The film would go on to be a financial success and Bergman’s performance would be lauded as the best of the year.  She won The Golden Globe and top honors from The National Board of Review and the New York Film Critic Circle and of course, the Oscar for Best Actress in a Leading Role.  Yet, despite the public and the academy voters having forgiven her, she stayed home Oscar night and listened to the ceremony on the radio while sitting in the bathtub.

Ingrid Bergman was an actress who could bring life to even the dullest production and that is exactly what she did in Anastasia.  She is a trooper, giving a wonderful performance despite a script and a supporting cast that are giving her nothing.  True, the art direction and cinematography are sumptuous but the movie is as a dry as a bone.  There is never a dull moment with Bergman but watching this film is a lot of work.  I much preferred Bergman’s fellow nominee Katharine Hepburn in, N. Richard Nash’s adaptation of his own depression-era play The Rainmaker, a film that I found irresistible.

Hepburn plays Lizzy Curry, a forty-something spinster living on a ranch with her father and two brothers during the drought in Kansas.  When we meet her she has just come back from visiting relatives to a home she shares with the three men in her life, father H.C. (Cameron Prud’Homme), and her brothers, the overbearing Noah (Lloyd Bridges) and soft-headed Jim (Earl Holliman).  Lizzy is a smart woman with a big heart and a lot of love to give but believes that her plain looks will keep her eternally shackled as an old maid.

She would like to be courted by the town sheriff, File (Wendall Corey), but is so lacking in confidence, that her father and brothers go into town and ask him over for dinner.  He reluctantly agrees but when Lizzy tries to downplay her own intelligence so not to make him feel intimidated, she makes a mess of the whole dinner.  When he leaves, we get a sense of where some of her self-loathing comes from as her brother Noah heartlessly reminds her that she is plain and no man will ever love her.

Onto the ranch comes Starbuck (Burt Lancaster), a fast-talking traveling huckster who makes a living selling a lightening-rod device that is supposed to prevent tornadoes.  He spins pretty words like a concert pianist makes beautiful music. He works his magic on H.C., convincing him that he can end the drought by making it rain – for a meager charge of $100.  Lizzy is on to him and berates him for fooling her father with such a scheme, but then he turns his magic on her, convincing her of her own worth and in the process, falling in love with her.  She is charmed by this man and a tender, but brief, romance ensues.  Starbuck is able to convince Lizzy of the power of her own worth, that she is beautiful and that any man would be glad to have a woman with a heart as big as hers.
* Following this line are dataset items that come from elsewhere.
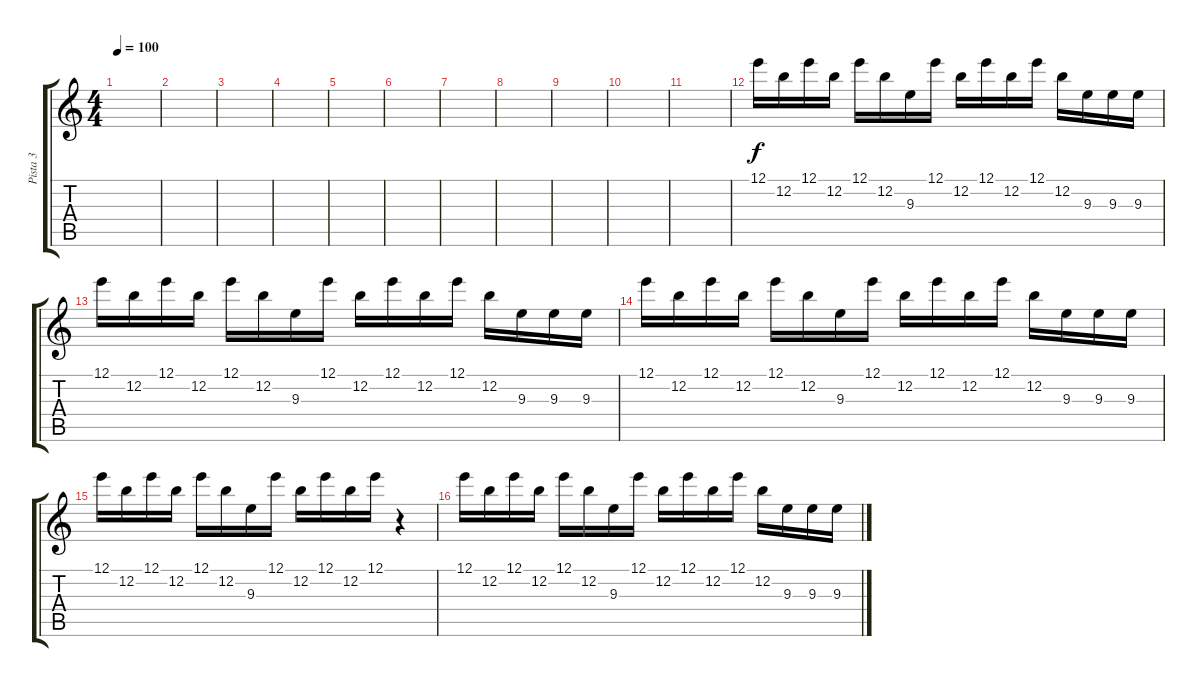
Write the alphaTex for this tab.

\track ("Pista 3" "Pista 3") {instrument distortionguitar}
\staff {score tabs}
\tuning (E4 B3 G3 D3 A2 E2) {hide}
\ts (4 4)
\tempo 100
\clef g2
\ks c
|
|
|
|
|
|
|
|
|
|
|
12.1.16 12.2.16 12.1.16 12.2.16 12.1.16 12.2.16 9.3.16 12.1.16 12.2.16 12.1.16 12.2.16 12.1.16 12.2.16 9.3.16 9.3.16 9.3.16 |
12.1.16 12.2.16 12.1.16 12.2.16 12.1.16 12.2.16 9.3.16 12.1.16 12.2.16 12.1.16 12.2.16 12.1.16 12.2.16 9.3.16 9.3.16 9.3.16 |
12.1.16 12.2.16 12.1.16 12.2.16 12.1.16 12.2.16 9.3.16 12.1.16 12.2.16 12.1.16 12.2.16 12.1.16 12.2.16 9.3.16 9.3.16 9.3.16 |
12.1.16 12.2.16 12.1.16 12.2.16 12.1.16 12.2.16 9.3.16 12.1.16 12.2.16 12.1.16 12.2.16 12.1.16 r.4 |
12.1.16 12.2.16 12.1.16 12.2.16 12.1.16 12.2.16 9.3.16 12.1.16 12.2.16 12.1.16 12.2.16 12.1.16 12.2.16 9.3.16 9.3.16 9.3.16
The beauty of their scenes together come from the fact that, while we know Starbuck is a trickster, his approach to Lizzy is quite genuine.  He is able to bring sunshine into her life and in her heart that she has kept bottled up for years. When, in the end, it does start to rain, it is as if the dammed up emotion in Lizzy’s heart has come spilling over.  Her drought has ended, just as it has for the land.

I am glad that Hepburn was nominated for this performance; it is one of her best.  As I have mentioned before, I did not like any of the four performances that brought her Oscars because they seem (three at least) to be just dutiful housewives who stand beside their men.  I, too, have chosen Hepburn four times for her performances as Alice Adams in Alice Adams, Tracy Lord in The Philadelphia Story, Jane Hudson in Summertime and now as Lizzy in The Rainmaker.  What these four women have in common is that they all have big hearts but desire the physical beauty or the confidence to be loved on their own merits. They stand for women born without great physical beauty, who have to work a little harder to find someone special.

Through Hepburn’s expressive face, we understand the pain within and the need to express love and to be loved, to feel needed. Of the four performances I have chosen from Hepburn’s career, Lizzy may be the most complete, because she comes full circle and we sense, in the end, that her happiness won’t be temporary.